Маяковский в современной критике. Карабчиевский против Маяковского.

Можно выделить несколько периодов критического отношения к наследию Маяковского.

1)Современники поэта (Тынянов, Шкловский, Якобсон) придерживались в оценке творчества Маяковского в первую очередь описательного подхода. «Певец революции» (В.И.Ленин, Хорошо, Про это)

2)Характерной чертой работ ученых советского периода является игнорирование раннего футуристического подхода, особый акцент на политические и социальные мотивы, реализуется идеологизированный подход.

3)Литературоведение 80-90 х гг. (Альфонсов, Михайлов, Карабчиевский, Гаспаров, Вайнман) представлено двумя направлениями: либо принижением значения творчества Маяковского, либо более детальный анализ его творчества. Наталья Вайман: Маяк. стал памятником, забронзовел. Живого, страдающего Маяковского не обсуждали. Карабчиевский взглянул по-новому, без стереотипов.

Развитие современного маяковедения обусловлено этими периодами. Но имеет свою специфику: в конце 90 — нач 00х гг творчество поэта вводится в сферу мировой истории и культуры.

 

(Из статьи «Огромность и беззащитность»)

Ю. Карабчиевский

Считал Маяковского талантивым поэтом.

У маяк – словарь насилия: окровавленные души, багровой крови струя, у солнца вытекал глаз, клочьями человеческого мяса (садистское сладострастие).

Главная встреча – с революцией. У него была способность к ненависти. Революция дала выход его ненависти. Маяк дал власти дар речи.
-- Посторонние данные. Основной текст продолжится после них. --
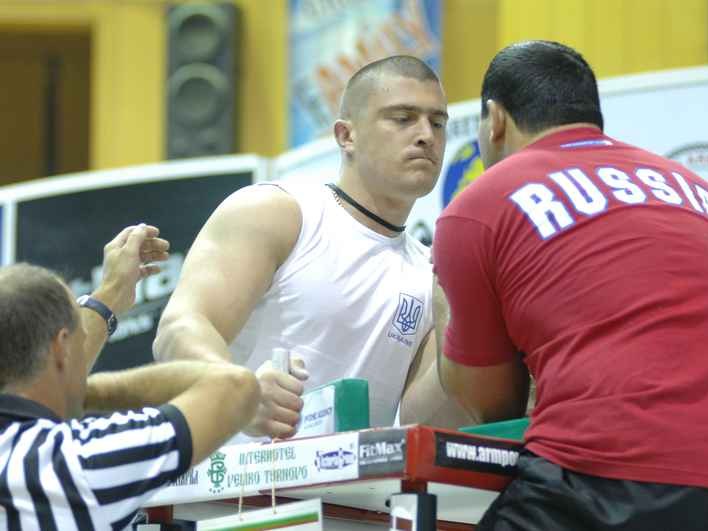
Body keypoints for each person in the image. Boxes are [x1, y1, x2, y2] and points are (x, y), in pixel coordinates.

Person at [432, 41, 708, 531]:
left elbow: (491, 405)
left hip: (606, 474)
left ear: (494, 120)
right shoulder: (697, 188)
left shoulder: (479, 204)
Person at [154, 55, 469, 440]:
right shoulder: (278, 212)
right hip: (230, 495)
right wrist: (238, 393)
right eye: (402, 118)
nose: (426, 135)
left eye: (437, 122)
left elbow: (419, 420)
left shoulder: (431, 272)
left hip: (356, 498)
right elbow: (177, 330)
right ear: (345, 135)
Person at [0, 225, 260, 529]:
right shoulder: (77, 461)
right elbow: (235, 387)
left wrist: (110, 292)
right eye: (78, 341)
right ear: (61, 349)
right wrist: (83, 392)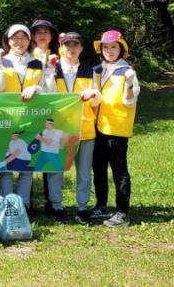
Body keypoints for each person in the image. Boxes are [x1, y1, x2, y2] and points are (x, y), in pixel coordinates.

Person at [89, 30, 140, 227]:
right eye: (106, 47)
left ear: (121, 49)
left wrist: (129, 84)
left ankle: (121, 212)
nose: (109, 51)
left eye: (113, 47)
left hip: (117, 129)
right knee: (99, 168)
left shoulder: (127, 71)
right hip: (97, 127)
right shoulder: (97, 69)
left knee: (119, 171)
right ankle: (101, 205)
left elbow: (129, 101)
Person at [45, 31, 97, 224]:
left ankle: (82, 207)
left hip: (85, 129)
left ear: (81, 48)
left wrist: (94, 95)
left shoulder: (90, 71)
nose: (71, 48)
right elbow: (47, 94)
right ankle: (57, 206)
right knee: (56, 169)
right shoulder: (53, 68)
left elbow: (97, 101)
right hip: (58, 128)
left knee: (84, 171)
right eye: (67, 44)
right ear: (61, 47)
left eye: (75, 44)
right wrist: (49, 73)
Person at [0, 24, 45, 210]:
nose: (19, 42)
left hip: (31, 119)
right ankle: (6, 204)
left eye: (23, 37)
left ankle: (24, 205)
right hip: (7, 119)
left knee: (26, 165)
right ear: (8, 41)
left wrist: (36, 88)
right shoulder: (2, 60)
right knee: (6, 166)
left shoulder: (37, 63)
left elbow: (46, 89)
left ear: (29, 40)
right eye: (15, 38)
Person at [30, 19, 61, 215]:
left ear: (52, 36)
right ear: (32, 36)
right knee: (29, 155)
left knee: (49, 155)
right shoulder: (26, 56)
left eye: (46, 32)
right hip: (29, 112)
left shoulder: (59, 57)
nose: (42, 35)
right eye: (38, 32)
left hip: (51, 113)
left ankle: (52, 202)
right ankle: (28, 201)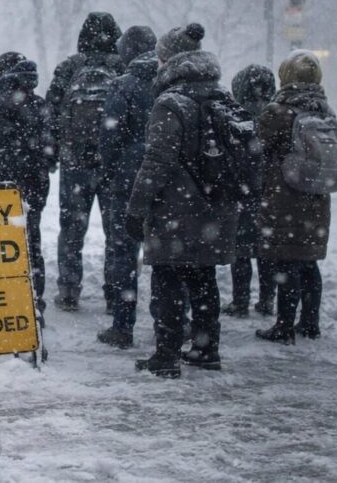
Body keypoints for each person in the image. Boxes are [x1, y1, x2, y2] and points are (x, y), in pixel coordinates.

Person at [127, 24, 239, 378]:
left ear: (168, 60)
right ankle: (206, 349)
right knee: (203, 278)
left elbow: (158, 160)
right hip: (214, 204)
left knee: (169, 281)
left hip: (176, 207)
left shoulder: (170, 102)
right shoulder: (221, 96)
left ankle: (166, 355)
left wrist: (137, 206)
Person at [256, 51, 337, 344]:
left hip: (284, 197)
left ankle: (283, 326)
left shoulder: (278, 111)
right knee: (308, 263)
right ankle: (309, 323)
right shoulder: (325, 111)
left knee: (286, 263)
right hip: (316, 198)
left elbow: (257, 146)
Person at [46, 12, 124, 312]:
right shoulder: (122, 69)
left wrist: (52, 154)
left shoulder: (69, 67)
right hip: (112, 162)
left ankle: (68, 290)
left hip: (75, 161)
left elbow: (51, 113)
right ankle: (116, 294)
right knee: (115, 230)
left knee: (71, 228)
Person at [0, 54, 57, 315]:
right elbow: (51, 150)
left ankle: (4, 300)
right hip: (34, 187)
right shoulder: (39, 105)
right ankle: (34, 302)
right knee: (32, 243)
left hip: (1, 187)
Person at [96, 25, 157, 349]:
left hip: (128, 181)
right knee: (166, 253)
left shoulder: (123, 86)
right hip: (167, 181)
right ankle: (175, 322)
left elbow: (110, 137)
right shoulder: (167, 82)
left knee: (124, 252)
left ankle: (123, 326)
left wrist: (111, 172)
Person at [225, 65, 277, 318]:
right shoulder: (277, 114)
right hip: (270, 192)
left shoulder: (236, 116)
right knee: (265, 250)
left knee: (241, 250)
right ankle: (267, 300)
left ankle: (240, 301)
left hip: (243, 191)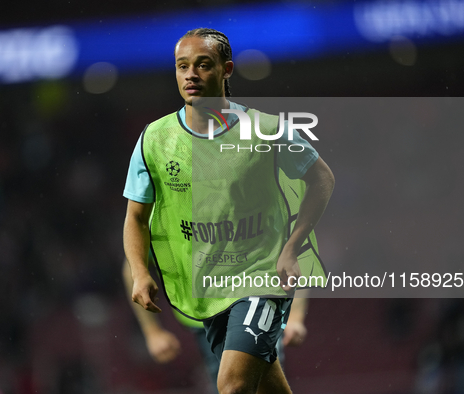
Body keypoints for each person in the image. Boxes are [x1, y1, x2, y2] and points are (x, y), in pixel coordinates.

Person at [123, 28, 334, 394]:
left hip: (261, 276)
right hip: (208, 288)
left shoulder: (267, 130)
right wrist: (141, 273)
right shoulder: (154, 140)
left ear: (226, 70)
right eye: (182, 66)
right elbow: (136, 218)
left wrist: (292, 246)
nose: (190, 74)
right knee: (266, 387)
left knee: (232, 386)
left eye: (203, 65)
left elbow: (322, 180)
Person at [122, 258, 309, 393]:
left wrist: (295, 316)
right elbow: (134, 268)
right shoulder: (162, 213)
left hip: (254, 302)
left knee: (235, 386)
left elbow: (295, 255)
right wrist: (152, 331)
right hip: (203, 320)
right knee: (238, 386)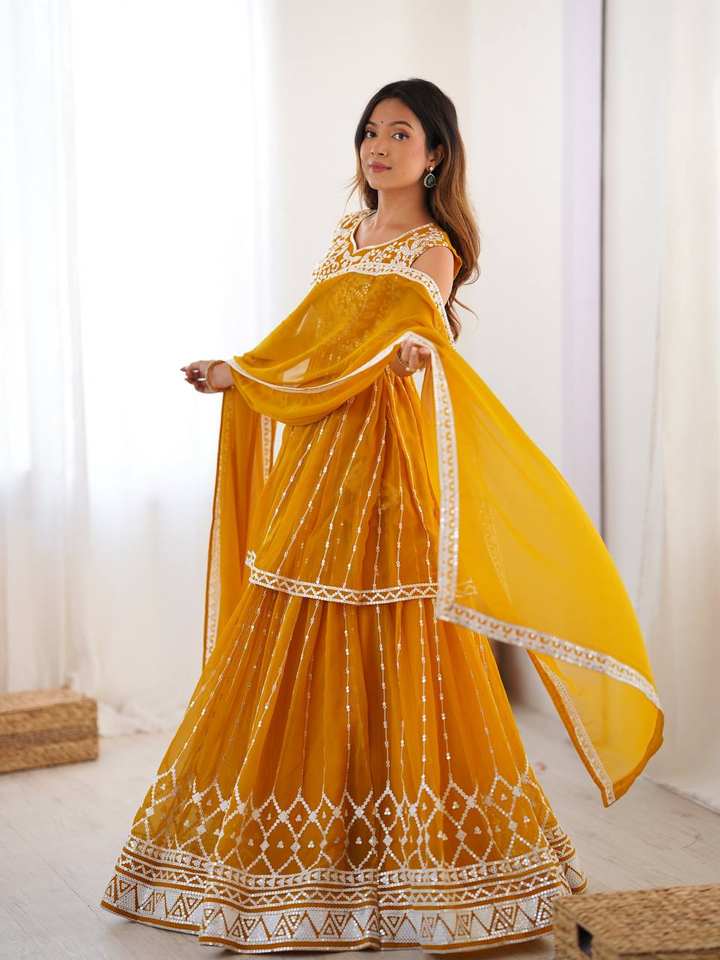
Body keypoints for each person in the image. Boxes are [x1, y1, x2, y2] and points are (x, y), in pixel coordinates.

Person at [99, 78, 664, 953]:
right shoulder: (350, 236)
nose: (379, 146)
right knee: (292, 631)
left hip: (387, 464)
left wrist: (411, 349)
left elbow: (415, 337)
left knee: (402, 635)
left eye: (401, 133)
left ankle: (419, 865)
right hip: (321, 461)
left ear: (435, 155)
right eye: (371, 131)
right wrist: (239, 372)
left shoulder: (433, 250)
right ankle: (294, 855)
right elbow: (311, 338)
За 10 лет совет власти он написал в 10р больше, чем за 5 лет до совет власти.

«Время свое не отразил и не выразил» (как это сделали зощенко, ахматова, булгкаков)

Растратил свой дар, иступленно служа революции.

«Душевная мука — первый личный мотив, на который мы отзываемся в стихах Маяковского и в подлинность которого не можем не верить. <...>

Он видел мир как совокупность частей, имеющих определенную геометрическую форму, механически соединенных между собой и действующих также по законам механики

...Чувством слова он был наделен замечательным — но только в ограниченном, поверхностном слове, доступном глазу и слуху. Маяковский о себе он не пишет. Его стихи всегда декларация, никогда не исповедь. И даже если он провозглашает: «исповедь!» — все равно декларация.

Его «страшный подвиг» - Он дал этой власти дар речи. Новая власть так бы и корчилась безъязыкая, не будь у нее Маяковского. С ним она получила величайшего мастера словесной поверхности, гения словесной формулы. <...>

Действуя в бесплодном, безжизненном слое понятий, общаясь лишь с поверхностным смыслом слов, с оболочкой людей и предметов, он довел свое обреченное дело до уровня самой высокой поэзии... Его вершина пуста и гола, не сулит взгляду ни покоя, ни радости, — но она выше многих соседних вершин и видна с большого расстояния. Так будет всегда, хотим мы этого или нет. В этом исключительность Маяковского, его странное величие, его непоправимая слава.»